Scusa… [Ride] E quindi a me andava bene prendermi un anno un po’ più leggero. E ci stava, quello era proprio l’obiettivo della stagione. E tutti i giornalisti con cui io ho parlato durante tutto l’anno e durante tutte le gare sapevano benissimo questa cosa. Io all’ultima gara dell’Europeo mi sono sentita dire, come ultima domanda a chiusura di una settimana di gare, «Ma ti diverte ancora nuotare?».

[Ridiamo]

E allora lì ho detto No… Ma io ho vinto tutto quello che dovevo vincere, che volevo vincere, ho fatto tutto quello che volevo, e tu, per una staffetta di merda…

Sapendo benissimo in che situazione sto…

…l’ultima domanda che mi fai è «Ti diverte ancora nuotare».

È proprio lo scorpione sopra la rana, che ti deve pungere per forza, una roba pazzesca.

Capito? Io allora ho detto Ma c’ho voglia di mettermi ancora in gioco – per cosa? Per poi sentirmi dire una cosa del genere? Ma poi ho parlato di questa cosa con tanti sportivi di alto livello. E tutti m’hanno detto la stessa cosa: che in Italia è proprio invivibile perché non riescono a tenerti in alto. Cioè tu puoi vincere le Olimpiadi, i Mondiali e tutto quanto, ma appena perdi la gara del condominio ritorni giù, per loro, capito?

Perché si deve creare una narrazione a tutti i costi.

Capito? Sì. E quello a detta di tutti, su tanti sport, è un problema prettamente italiano.

Aggiungo qualcosa che è uscito fuori cinque minuti dopo, per continuare il ragionamento sul personaggio pubblico. Questo è intorno alla fine del minuto 26.

Guardando le tue varie interviste, sia quelle sportive sia quelle più generaliste ho la sensazione che non ti lascino parlare molto. Quindi poi tutto il personaggio della Pellegrini – “è simpatica o è antipatica?”, “ah ma la Pellegrini… si è di nuovo espressa” – in realtà è sempre un po’ soffocato, viene fuori da tante piccole interazioni che sono o “Ah ma non ti sei allenata abbastanza” oppure “ah ma il costume è scomodo?” e tutte quelle domande lì. Io faccio sempre delle ipotesi quando devo intervistare qualcuno, perché voglio arrivare tranquillo sapendo che la persona che devo intervistare non è stronza.

Ok.

Poi a volte invece lo è.

Sì sì… Ma anch’io ogni tanto sono stronza. Però ci sta.

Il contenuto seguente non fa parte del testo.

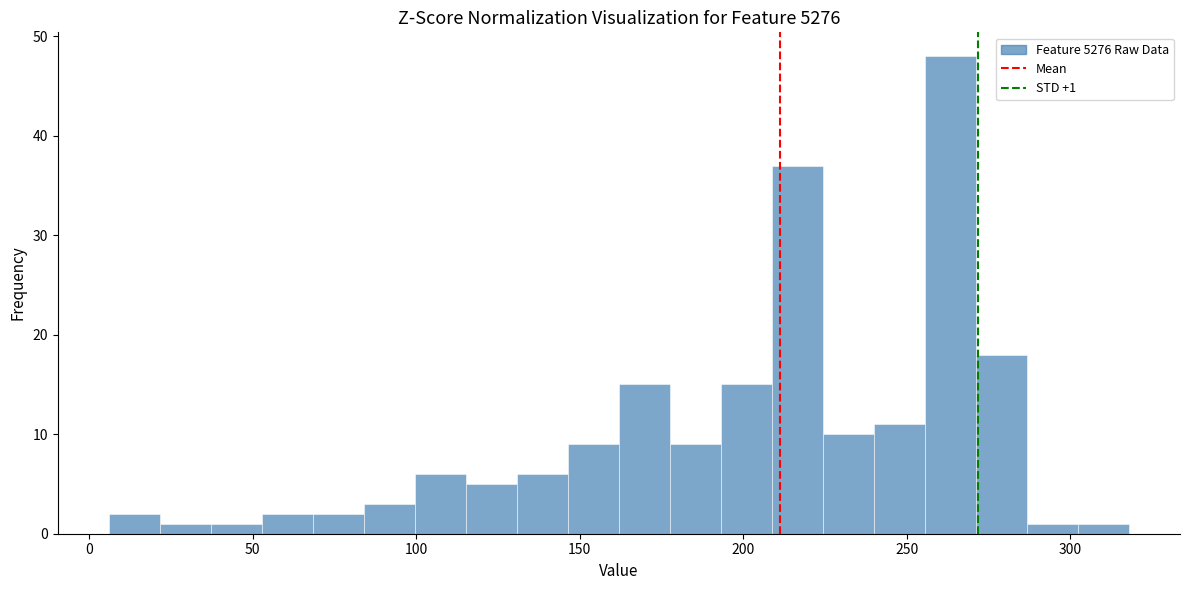

Read against the x-axis, roughly where is the centre of the tallest bar?

265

Però se ti lasciassero parlare di più come cambierebbe la cosa?

Ma io non so se cambierebbe molto. Nel senso che io sono una persona che va molto a pelle. Quindi io mi adatto molto alla persona che ho davanti o a come la sento a impatto, non tanto conoscendola. Quindi poi capisco subito dalle domande dove vuoi andare a parare, no? E quindi se capisco che con te non posso stare a mio agio io metto un muro davanti e quindi comunque ti rispondo quello che ti voglio rispondere, a memoria, quello che ho detto in tremila interviste… Quindi insomma in poche interviste mi sono aperta tanto. Non lo faccio tanto per cattiveria, ma proprio forse più per protezione.

Be’, sei in cattività. Tu sei in una gabbia in cui ti mette qualcun altro per le esigenze dello spettacolo e della comunicazione…

Sì, quindi per mia protezione decido se aprirmi o no.